---------- Text shown

This document presents a brief introduction to the writing systems followed for the languages of India.

Though all the languages of India use a nearly common set of consonants and vowels, there are significant differences between the writing systems characterized by their scripts. In the past, a language was not always associated with a specific script though language specific scripts had come into vogue. Today, nine scripts are in use and these cover all the National languages. The Urdu script is not covered in this document. 

Writing systems for the different languages of India are based on the representation of syllables as opposed to the use of the letters of the alphabet as seen in English or other European languages. Text written in Indian scripts has the general structure,

S1S2S3- - - SN

Where each of the "S"es is an appropriate representation for a specific syllable.  The displayed form of a syllable varies depending on the script used for the writing system and it is perfectly acceptable that a given language may be written in more than one script. Thus in Indian languages, it is not necessary that a specific script is associated only with a specific language.  For instance, the Telugu or Malayalam scripts may well be used for Sanskrit, as has been the practice for centuries.

--------------------
---------- Data under study

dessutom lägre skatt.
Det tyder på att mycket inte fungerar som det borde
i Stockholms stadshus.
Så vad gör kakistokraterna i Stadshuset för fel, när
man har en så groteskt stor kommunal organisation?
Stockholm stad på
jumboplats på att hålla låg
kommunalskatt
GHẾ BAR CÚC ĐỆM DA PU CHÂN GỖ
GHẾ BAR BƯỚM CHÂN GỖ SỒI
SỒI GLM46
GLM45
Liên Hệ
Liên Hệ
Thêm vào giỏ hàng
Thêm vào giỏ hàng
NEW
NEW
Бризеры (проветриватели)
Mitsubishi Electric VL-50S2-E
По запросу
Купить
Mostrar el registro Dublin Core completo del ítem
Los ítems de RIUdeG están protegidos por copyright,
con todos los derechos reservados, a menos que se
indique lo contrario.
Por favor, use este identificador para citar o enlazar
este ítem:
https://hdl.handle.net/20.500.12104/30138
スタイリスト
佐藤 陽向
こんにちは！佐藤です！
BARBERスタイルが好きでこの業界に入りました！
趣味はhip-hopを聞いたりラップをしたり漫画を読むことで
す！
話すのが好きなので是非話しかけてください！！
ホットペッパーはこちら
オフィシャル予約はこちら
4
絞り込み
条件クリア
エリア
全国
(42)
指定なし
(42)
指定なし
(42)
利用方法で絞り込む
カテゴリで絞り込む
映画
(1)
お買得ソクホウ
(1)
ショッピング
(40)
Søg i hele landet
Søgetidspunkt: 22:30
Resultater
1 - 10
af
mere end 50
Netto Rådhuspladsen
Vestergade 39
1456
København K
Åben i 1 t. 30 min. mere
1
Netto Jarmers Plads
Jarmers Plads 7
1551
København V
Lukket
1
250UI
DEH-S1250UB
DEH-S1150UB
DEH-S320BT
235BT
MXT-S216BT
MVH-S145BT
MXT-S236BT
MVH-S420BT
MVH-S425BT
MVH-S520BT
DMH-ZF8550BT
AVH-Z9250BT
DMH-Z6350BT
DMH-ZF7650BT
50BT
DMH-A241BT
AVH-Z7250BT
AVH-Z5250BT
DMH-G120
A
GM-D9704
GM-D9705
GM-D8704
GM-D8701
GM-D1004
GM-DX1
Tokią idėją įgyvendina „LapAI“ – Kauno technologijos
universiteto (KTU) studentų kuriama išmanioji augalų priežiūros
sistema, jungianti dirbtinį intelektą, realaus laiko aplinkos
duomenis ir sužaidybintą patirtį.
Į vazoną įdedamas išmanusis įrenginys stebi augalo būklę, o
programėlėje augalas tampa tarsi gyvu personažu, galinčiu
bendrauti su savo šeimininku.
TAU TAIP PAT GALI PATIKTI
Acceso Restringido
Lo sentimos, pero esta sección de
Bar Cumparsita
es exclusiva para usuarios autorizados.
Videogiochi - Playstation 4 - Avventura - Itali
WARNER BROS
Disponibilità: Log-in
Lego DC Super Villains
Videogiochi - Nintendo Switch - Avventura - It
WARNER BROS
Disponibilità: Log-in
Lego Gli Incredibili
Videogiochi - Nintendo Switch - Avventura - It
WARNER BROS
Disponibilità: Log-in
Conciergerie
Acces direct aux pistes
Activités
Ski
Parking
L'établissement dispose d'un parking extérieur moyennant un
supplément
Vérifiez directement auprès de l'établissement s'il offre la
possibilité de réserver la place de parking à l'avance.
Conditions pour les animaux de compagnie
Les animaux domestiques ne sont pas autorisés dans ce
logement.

--------------------

> [Exercises]
A. Decide whether each statement below agrees with the text on Indian writing systems. Answer yes or no for each, and quote the text's deciding words exactly: (i) The document covers the Urdu script. (ii) Nine scripts are in use today. (iii) The Telugu or Malayalam scripts have been used for Sanskrit.
B. Reproduce the part of the text on Indian writing systems that begins at the words "S1S2S3- - - SN" and stops after the words "practice for centuries.".

> [Results of the tasks]
A.
(i) No: "The Urdu script is not covered in this document."
(ii) Yes: "Today, nine scripts are in use and these cover all the National languages."
(iii) Yes: "the Telugu or Malayalam scripts may well be used for Sanskrit, as has been the practice for centuries."

B.
S1S2S3- - - SN

Where each of the "S"es is an appropriate representation for a specific syllable.  The displayed form of a syllable varies depending on the script used for the writing system and it is perfectly acceptable that a given language may be written in more than one script. Thus in Indian languages, it is not necessary that a specific script is associated only with a specific language.  For instance, the Telugu or Malayalam scripts may well be used for Sanskrit, as has been the practice for centuries.